Also guys i already used on of the programs yall recommended me called magic jelly beans or something like that so i got the product key but it seems that what macboatmaster said is true and it wont work even if i have the product key


----------



## markos4 (Apr 24, 2013)

sorry i just read the other comments..so yall are saying jellybeans doesnt work unless i buy the pro version? dang it..


----------



## DaveA (Nov 16, 1999)

I have found that the OEM versions installed version by the big boys never agree with the key code that is on the sticker. As long as one uses the Recover partition on the hard drive one does NOT need to enter the key code. But if one uses a third party copy of the OS, then the key code on the sticker must be used.

If you have a OEM installed OS, check out the System information and there you will see that the Key Code has "OEM" as the second group. The sticker will have a complete different code.

EDIT: I should have stated the above applies to Windows 7 and before. The Windows 8 machines, the last 3 digits are "OEM" and there is NO sticker as the Code is embedded.


----------



## raybro (Apr 27, 2003)

TerryNet said:


> Ray, how do you know that you are getting an incorrect Product Key with those applications? They are designed to show the currently used Product Key, and I have never before heard of them being inaccurate.

Source data =

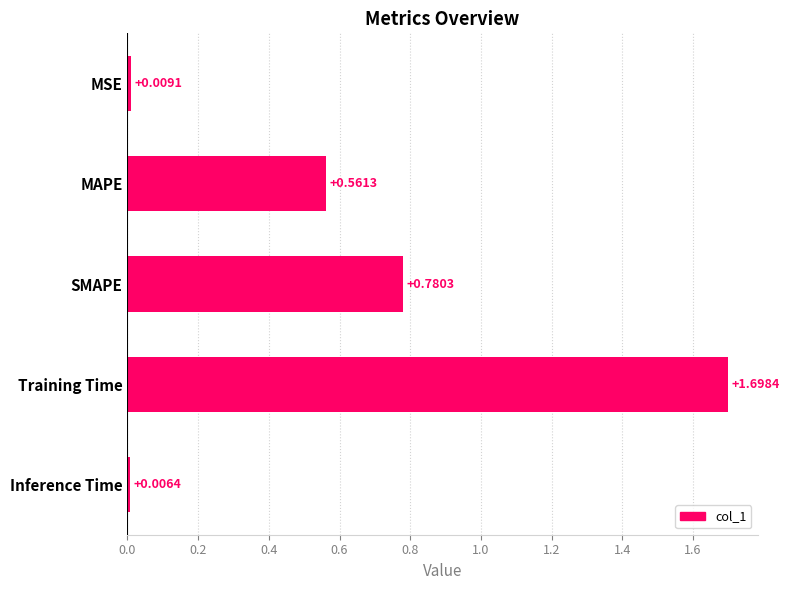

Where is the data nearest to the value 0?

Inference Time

Job A = In the forum thread about product keys, what appears as the second group of the Key Code in System information when the OS was installed by the OEM?
Job B = Rewrite the forum thread about product keys, everything from "EDIT: I should" down to "(Apr 27, 2003)", with "embedded" replaced by "built in".

Written solution A = "OEM"

Written solution B =
EDIT: I should have stated the above applies to Windows 7 and before. The Windows 8 machines, the last 3 digits are "OEM" and there is NO sticker as the Code is built in.


----------



## raybro (Apr 27, 2003)